Friday, June 22, 2012

My Latrine - The Disaster Zone

Yes. I do, in fact, realize that this will mark the third blog I've written about my latrine (not including all of the honorable mentions along the way). I can't really defend myself in this; all I can say is that, as proud owners of holes in the ground, we volunteers grow to have a special relationship with our latrines. Especially when they turn into disaster zones. Take mine, for instance:

Unlike most standing structures, my latrine no longer has a working door. I mean, it has a door, but right now it is a useless, door-shaped piece of wood that leans against the wall in a decidedly door-like manner. I guess one day it decided it wanted to be off of the wall for a while; I'm assuming it was having some kind of mid-life crisis.

Really, though, it's only a problem when I want to use the latrine, which is a lot less than I want to use, say, my kitchen. Also, there's nothing remotely valuable or worth stealing in my latrine - not even a door, apparently. I've taken to using what I call 'the poor man's door,' a piece of fabric draped, somewhat dramatically, across what used to be the door and the gaping hole it once inhabited.

Most days this works out perfectly, but sometimes, mid-pee, the door starts to look like it's falling toward me; usually because it is. I have to agree with the door - peeing underneath it is just as efficient as draping something across it, but I guess I'd rather feel like I'm peeing in a room temporarily missing a door than a pile of rubble I've stumbled on to. I'd also like to add that, while it's completely unnecessary, I still prefer to swing the 'door' open and close as I pass. I certainly understand that at this point 'manhandling' it would be perfectly acceptable, but I like to pretend I still have a working relationship with all doors. Even mangled, Ghanaian ones.
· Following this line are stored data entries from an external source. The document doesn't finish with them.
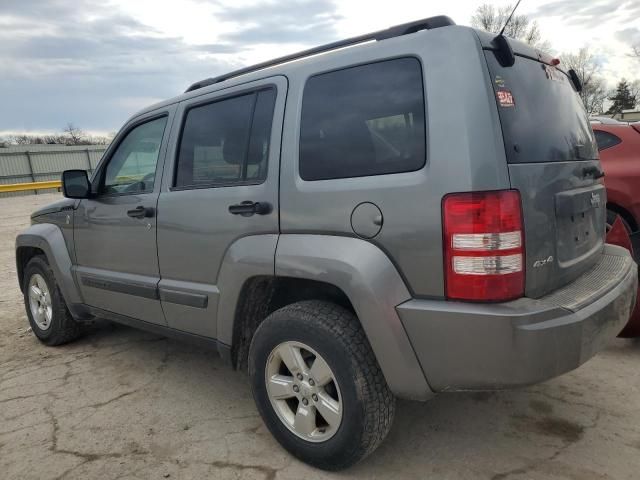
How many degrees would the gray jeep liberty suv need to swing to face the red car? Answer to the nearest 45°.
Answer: approximately 90° to its right

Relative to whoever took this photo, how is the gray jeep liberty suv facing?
facing away from the viewer and to the left of the viewer
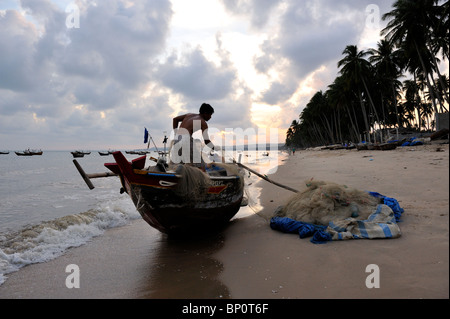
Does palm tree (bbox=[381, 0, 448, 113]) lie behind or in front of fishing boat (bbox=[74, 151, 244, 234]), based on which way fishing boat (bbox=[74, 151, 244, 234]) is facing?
behind

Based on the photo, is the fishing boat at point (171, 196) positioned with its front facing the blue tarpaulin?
no

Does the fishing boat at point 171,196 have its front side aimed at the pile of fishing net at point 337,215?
no

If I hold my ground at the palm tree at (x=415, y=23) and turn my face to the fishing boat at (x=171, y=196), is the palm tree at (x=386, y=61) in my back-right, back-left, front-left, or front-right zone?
back-right

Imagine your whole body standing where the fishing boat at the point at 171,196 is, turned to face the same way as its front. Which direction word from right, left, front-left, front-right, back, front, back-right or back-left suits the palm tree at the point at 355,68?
back
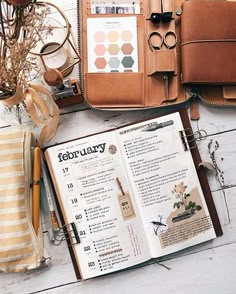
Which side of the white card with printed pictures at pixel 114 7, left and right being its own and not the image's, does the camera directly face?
front

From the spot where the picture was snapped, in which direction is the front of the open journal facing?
facing the viewer

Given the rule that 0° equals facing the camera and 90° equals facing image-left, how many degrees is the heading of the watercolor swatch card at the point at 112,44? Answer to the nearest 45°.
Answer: approximately 0°

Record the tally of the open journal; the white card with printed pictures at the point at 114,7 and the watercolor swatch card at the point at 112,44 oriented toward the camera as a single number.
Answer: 3

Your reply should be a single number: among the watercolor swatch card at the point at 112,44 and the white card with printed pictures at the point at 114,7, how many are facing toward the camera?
2
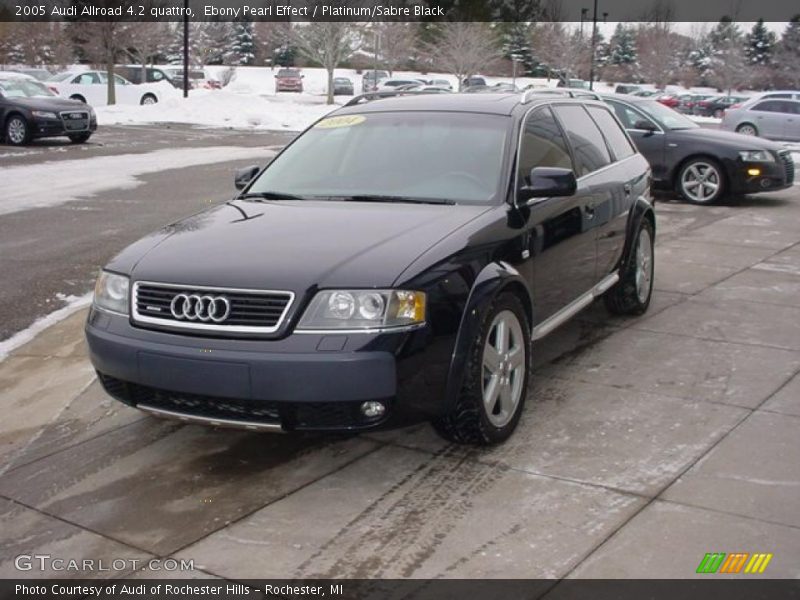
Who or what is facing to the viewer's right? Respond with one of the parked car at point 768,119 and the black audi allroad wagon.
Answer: the parked car

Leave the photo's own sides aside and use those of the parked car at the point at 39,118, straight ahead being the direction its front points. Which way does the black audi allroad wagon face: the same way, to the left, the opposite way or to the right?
to the right

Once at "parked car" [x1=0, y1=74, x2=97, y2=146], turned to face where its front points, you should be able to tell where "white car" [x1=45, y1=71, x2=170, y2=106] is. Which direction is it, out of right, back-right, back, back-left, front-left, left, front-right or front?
back-left

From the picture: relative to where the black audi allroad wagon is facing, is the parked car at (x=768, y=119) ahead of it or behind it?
behind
Being suddenly less VIP and more 'public access' has left the room, itself, kind of a disaster. Interest has peaked across the board and, on numerous occasions, I've found myself confronting a pair of surprised beady, little eyes attached to surprised, feathered little bodies and am left to stand awkwardly outside as they loudly, disdainfully vacate the premises.

I also find lots of morning surprises. When I do, I avoid eye contact and continue to tell myself (loudly and repeatedly) that I should be proud someone used the latrine, not criticizing their aim ... obviously it's a daily mental struggle. What used to be a cement safe-haven is now a hostile, unfamiliar place - any and all trust gained has been completely lost. Even my two yard, doing its best under the circumstances to provide a little coverage, is always dangerously close to flapping open in the breeze and  exposing me, forever, to a world that isn't even remotely ready for such a spectacle. I spend most, if not all of my time, staring at it threateningly.

These are not my latrine's only problems; its concrete floor is starting to resemble the surface of a frozen lake at the start of spring. If this were Narnia, I'd be riding blocks of ice down a fast moving river. As it is, I simply, carefully, replace the broken pieces whenever they shift and expose the ant kingdom beneath. Technically (in the absence of a door), I probably don't need a front step, but I've always been one for keeping up appearances. If anything, I hold the small hope that anyone walking by will be so impressed by the concrete slabs, immaculately placed, that they'll hardly notice they are staring into a latrine because it's missing a door.

The door frame rests mockingly against the corner, coolly sporting its now completely useless lock. If I'm being honest, the contraption formerly-known-as 'door' spent most of its time suspended from an intricate web of strings. Clearly it wasn't meant to last forever, but if there's one thing you should be grateful for in America, let it be working doors, latches, and locks - excellent ventilation is a small consolation when the possibility of flashing innocent bystanders becomes a daily likelihood.

I could, of course, fix it. That's what you're thinking, isn't it? I will say only this - if there's a second thing you should be insanely grateful for, it's regular access to capable, always available, sober carpenters. Until 'Africa Time' ceases to exist, until my doorway isn't two inches wider than the door frame on both sides, I guess I'll just have to thank the Peace Corps for making me so laid back that not only do I consider 'the poor man's door' an adequate alternative, but proudly introduce it to you via the world-wide web.